Now, a process to recover gold from e-waste
Scientists at the National Metallurgical Laboratory, a CSIR lab in Jamshedpur, have successfully developed the process of extracting gold from electronic waste like used mobile phones, medical equipment and telecommunication devices to protect environment and conserve the natural resources and energyranchi Updated: May 21, 2014 16:54 IST
Scientists at the National Metallurgical Laboratory, a CSIR lab in Jamshedpur, have successfully developed the process of extracting gold from electronic waste like used mobile phones, medical equipment and telecommunication devices to protect environment and conserve the natural resources and energy.
Precious metals are used widely in electronic appliances such as in printed circuit boards (PCBs) of mobile phones, motherboard of computers and connectors.
Scientists feel that in order to meet the increasing demands and conserve resources, it is necessary to recycle and develop e-waste as an alternate source of these metals.
"We have various collaborations with national and international research institutes and companies for development of processes for recovery of various metals from e-waste. We started working on this gold recovery process development nearly two years back. Now we have even transferred the technological know-how to M/s ADV co. New Delhi and they have been working on it successfully," Dr Manis Kumar Jha, the lead scientist of the team told HT.
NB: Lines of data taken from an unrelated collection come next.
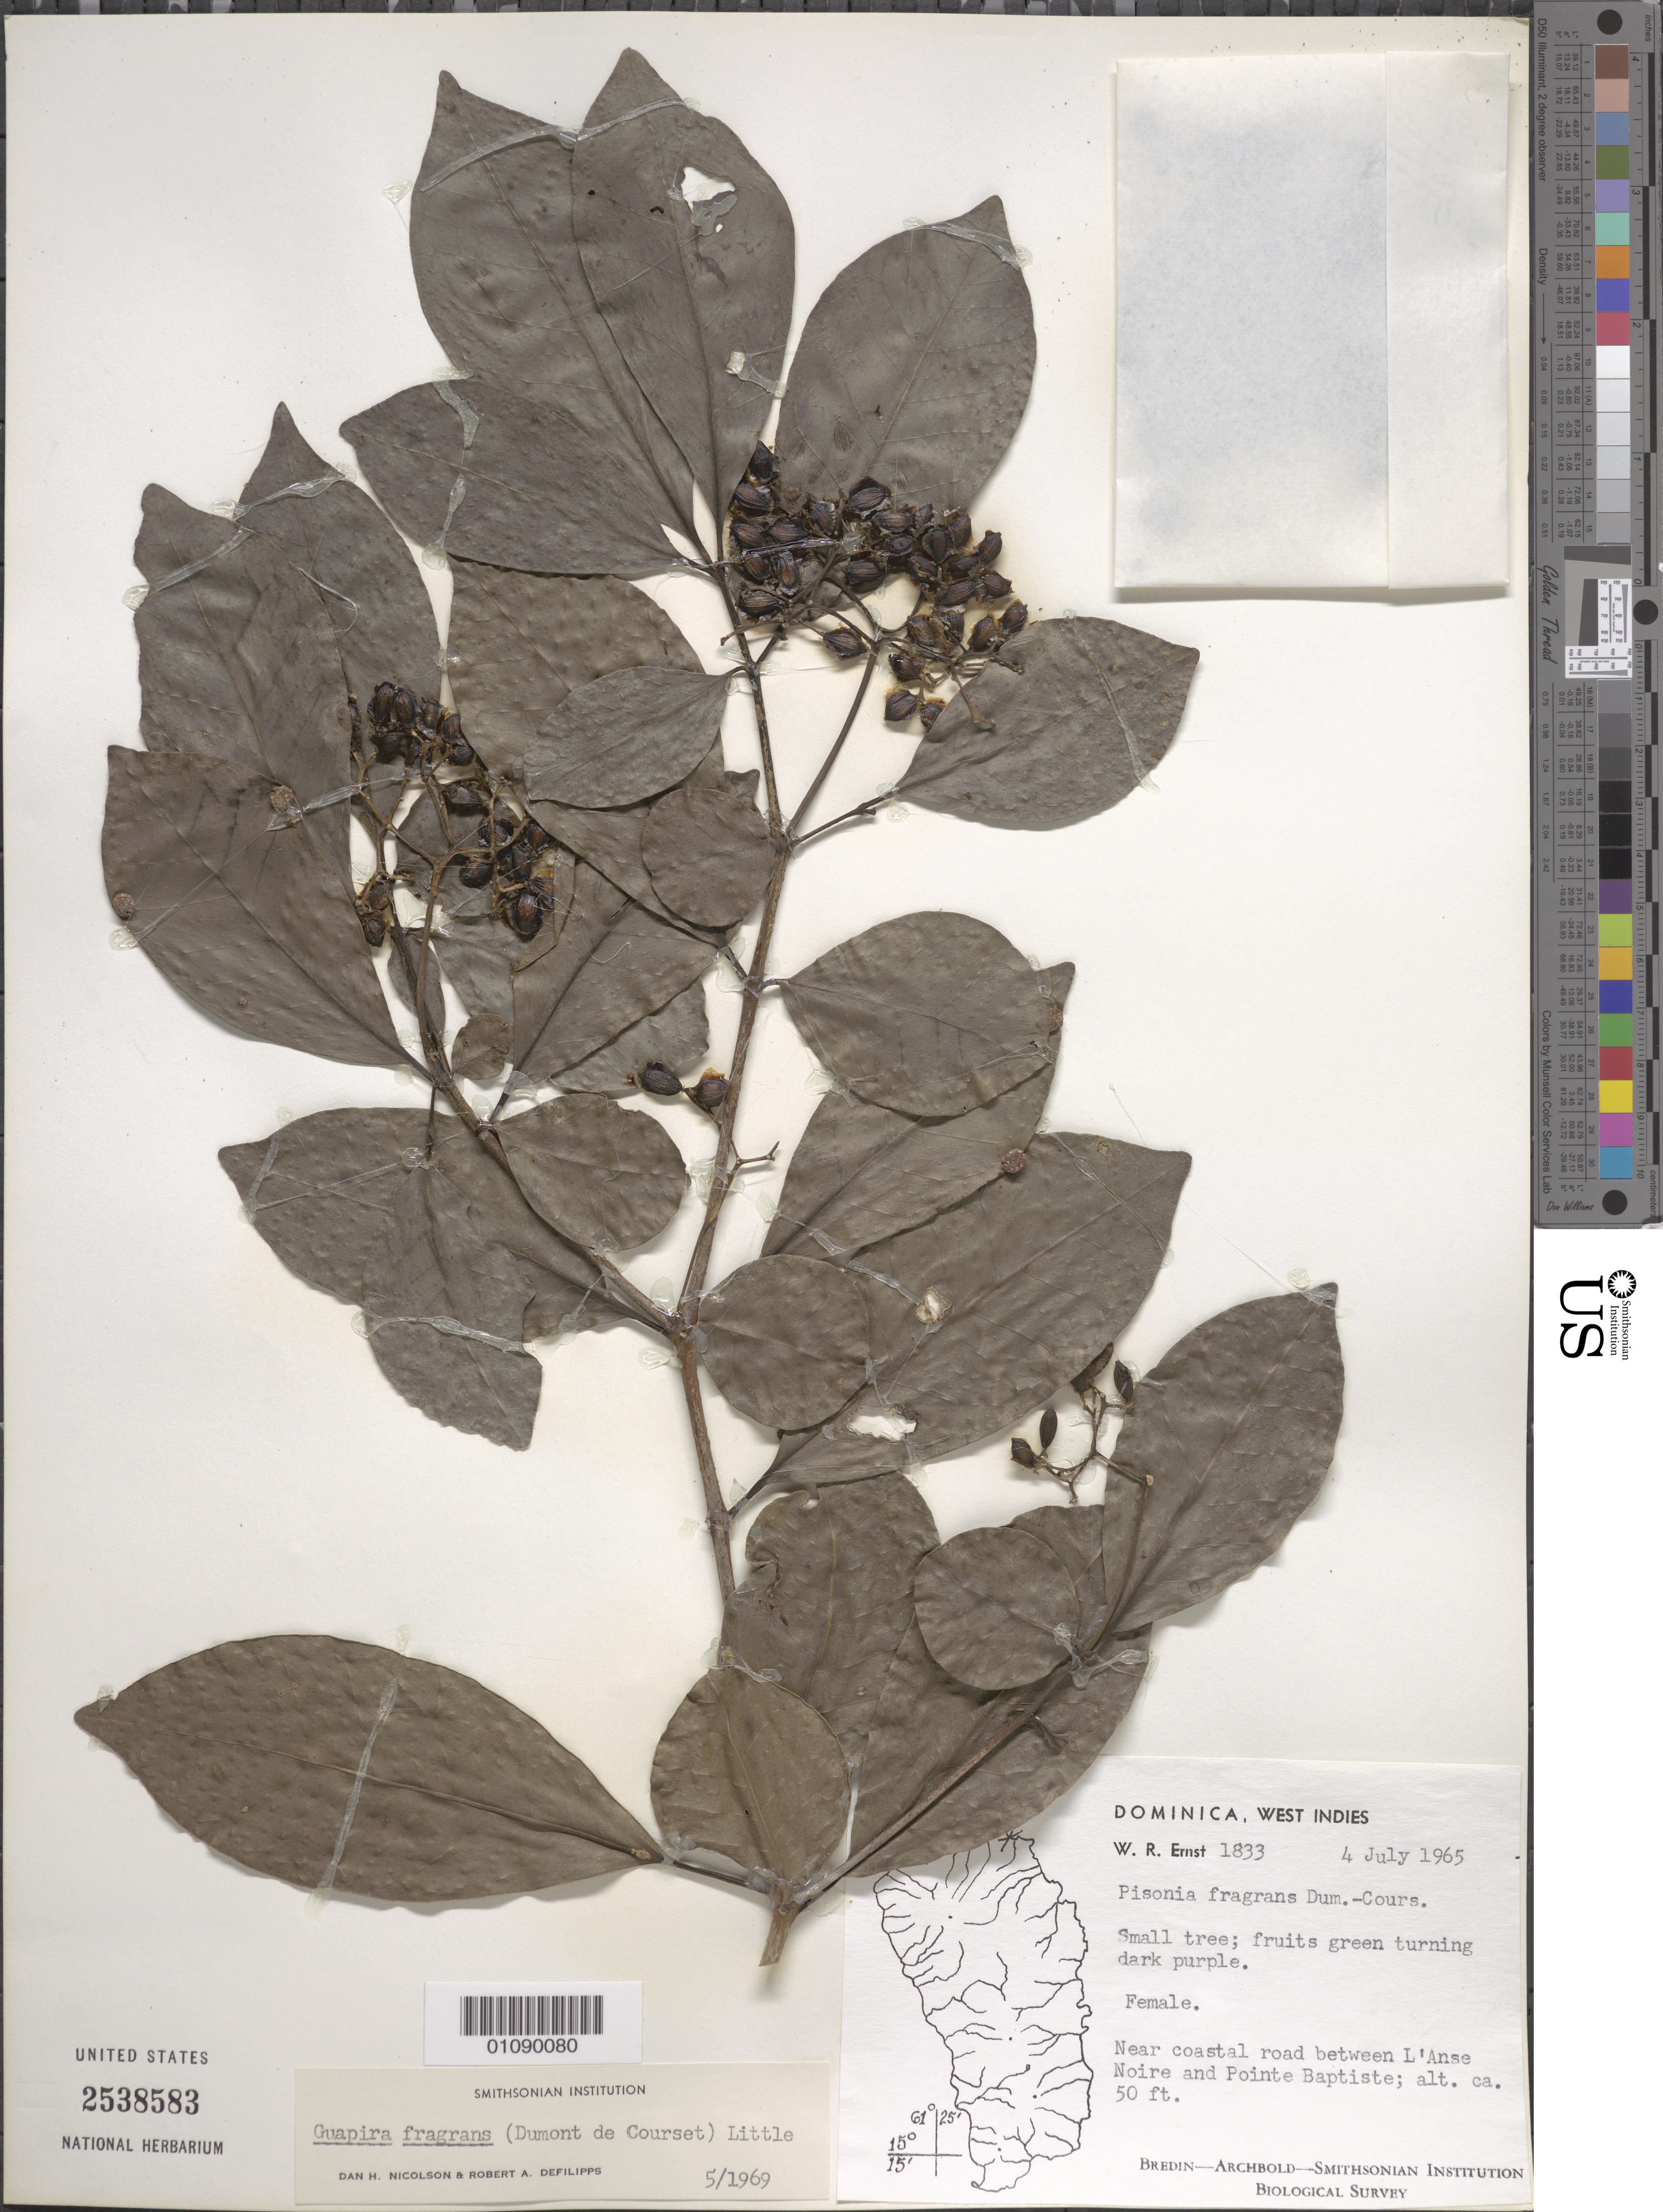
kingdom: Plantae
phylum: Tracheophyta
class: Magnoliopsida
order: Caryophyllales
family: Nyctaginaceae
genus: Guapira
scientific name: Guapira fragrans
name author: (Dum. Cours.) Little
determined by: Strong, Mark T., (BOT), Smithsonian Institution - National Museum of Natural History (UNITED STATES)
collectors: W. R. Ernst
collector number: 1833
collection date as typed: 04 Jul 1965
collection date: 1965-07-04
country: Dominica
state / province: St. Andrew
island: Dominica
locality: Between L'Anse Noire and POinte Baptiste near coastal road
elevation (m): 15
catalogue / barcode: US 2538583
Maintaining that the PCB of the mobile phones and sophisticated electronic devices have gold, Dr Jha said, "This can be selectively recovered without affecting the environment. Some other metals like copper, lead and tin are also embedded in the PCB but gold has a specific market worth."
Typically, he said one could extract 350 g of gold from 1000 kg of PCB of mobile phone.
"The quantity of gold depends on the type of mobile phone. The sophisticated mobile phone having latest features and good connectivity for communication system would have more amount of gold and obviously expensive too."
Besides mobile phones, he said gold can also be extracted from some expensive medical equipment.
Vinayachal Kishore, managing director of ADV Metals, said, "We procured the technology more than a year ago and used it for our unit in Durg, Chhattisgarh. The technology works successfully. The gold that is extracted is more than 99.99% in purity. Now that we gained an expertise in recovering gold, we will also try and recover other elements like palladium and platinum from the e-waste."